Kemdag kembali berlakukan bea keluar ekspor CPO



JAKARTA. Kementerian Perdagangan (Kemdag) memutuskan kembali mengenakan Bea Keluar (BK) untuk ekspor produk minyak kelapa sawit atau Crude Palm Oil (CPO). 

Pengenaan BK ini diputuskan pasca harga CPO di pasar global mulai menggeliat dan melewati batas yang ditetapkan pemerintah atas pungutan  bea keluar.

Untuk periode bulan Mei 2016, Kemdag menetapkan harga referensi produk CPO sebesar US$ 754,1 per metrik ton. Penetapan harga referensi itu naik 10,52% dari periode bulan April 2016 yang sebesar US$ 682,32 per metrik ton. 


Penetapan ini tercantum dalam Peraturan Menteri Perdagangan Nomor 29/MDAG/PER/4/2016 tentang Penetapan Harga Patokan Ekspor (HPE) atas Produk Pertanian dan Kehutanan yang dikenakan BK.

Karyanto Suprih, Plt. Direktur Jenderal Perdagangan Luar Negeri mengatakan  harga patokan ekspor dan harga referensi CPO Mei 2016 ditetapkan setelah menyikapi perkembangan harga komoditas, baik nasional maupun internasional.  

"Meningkatnya harga referensi CPO saat ini akibat semakin menguatnya harga internasional untuk komoditas tersebut," uajr Karyanto akhir pekan lalu.

Pengenaan BK CPO untuk bulan Mei 2016 ini juga sesuai dengan yang tercantum pada lampiran Peraturan Menteri Keuangan (PMK) Nomor 136 Tahun 2015 bahwa harga CPO diatas US$ 750 dikenakan BK mulai US$ 3 per metrik ton.  

Harga referensi CPO saat ini untuk pertama kalinya sejak Oktober 2014 berada di atas ambang batas pengenaan BK di level USD 750 sehingga pemerintah mengenakan BK untuk ekspor CPO

Dengan demikian, untuk pertama kalinya pula eksportir CPO pada bulan Mei 2016 ini akan dikenakan dua pajak sekaligus, yakni pungutan ekspor CPO atau CPO Fund dan juga BK.

Harga bisa naik lagi

Meski akan dikenakan pajak berganda, tapi para eksportir CPO ini mengaku tak keberatan. Komisaris Utama PT Wilmar Nabati Indonesia Master Parulian Tumanggor mengaku tak keberatan jika pengusaha harus merogoh kocek tambahan untuk BK CPO di bulan ini.
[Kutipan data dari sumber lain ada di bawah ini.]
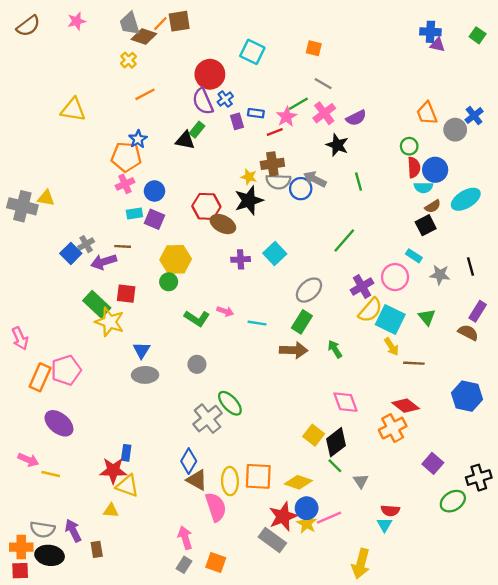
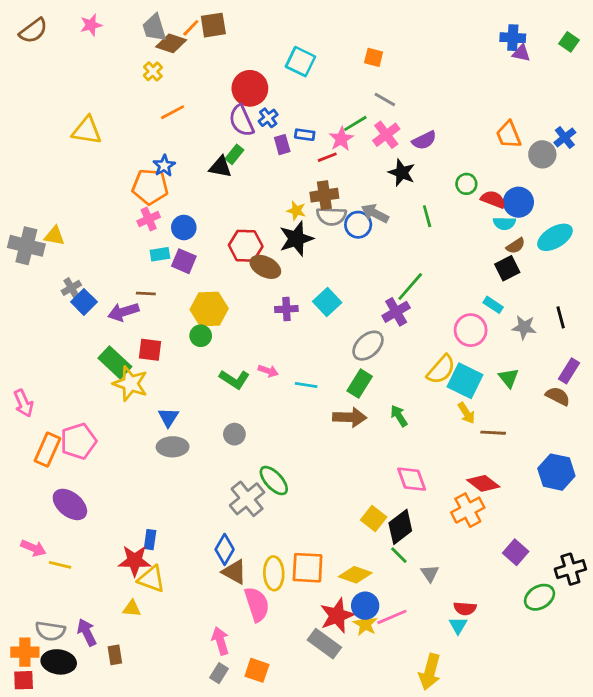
green circle: (409, 146) -> (466, 184), moved
red semicircle: (414, 167) -> (493, 199), turned -66
gray cross: (86, 244) -> (71, 288), moved
purple cross: (362, 287) -> (396, 312), moved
Pasalnya, keputusan baru tersebut telah diketahui semua pengusaha kelapa sawit  di Indonesia dan telah menjadi kesepakatan bersama. 

Namun, kesepakatan pembayaran BK di era CPO Fund ini telah disepakati, yakni membayar persentase BK sesuai negara tujuan ekspor dan dikalikan harga US$ 750 per metrik ton dikurangi dana pungutan US$ 50 per metrik ton. 

"Pada saat pembentukan Badan Pengelola Dana Perkebunan (BPDP) Kelapa Sawit sudah disepakati seperti itu," ujarnya.

Hal senada juga dikatakan Direktur Asian Agri Freddy Widjaya. Dia bilang skema pengenaan BK untuk ekspor produk CPO yang harganya sudah tembus US$ 750 per metrik ton sudah melalui sosialisasi dan diskusi dengan pelaku industri sehingga Asian Agri tidak keberatan dengan keputusan Kemdag mengenakan BK tersebut.

Corporate Affairs Musi Mas Group Togar Sitanggang menambahkan pengenaan BK oleh pemerintah untuk ekspor CPO itu sudah menjadi konsekuensi atas naiknya harga CPO di pasar global.

Adapun Kepala Hubungan Investor PT Sampoerna Agro Tbk Michael Kesuma bilang, ada pengaruh tidak langsung antara BK dengan harga CPO. Dia memperkirakan BK akan membuat ekspor CPO menurun dan pasokan CPO global pun berkurang. 

"Dampaknya, dalam waktu dekat harga CPO akan naik lagi," ujar Michael. Yang pasti, tahun lalu, ekspor hanya menyumbang 1% terhadap total penjualan PT Sampoerna Agro Tbk.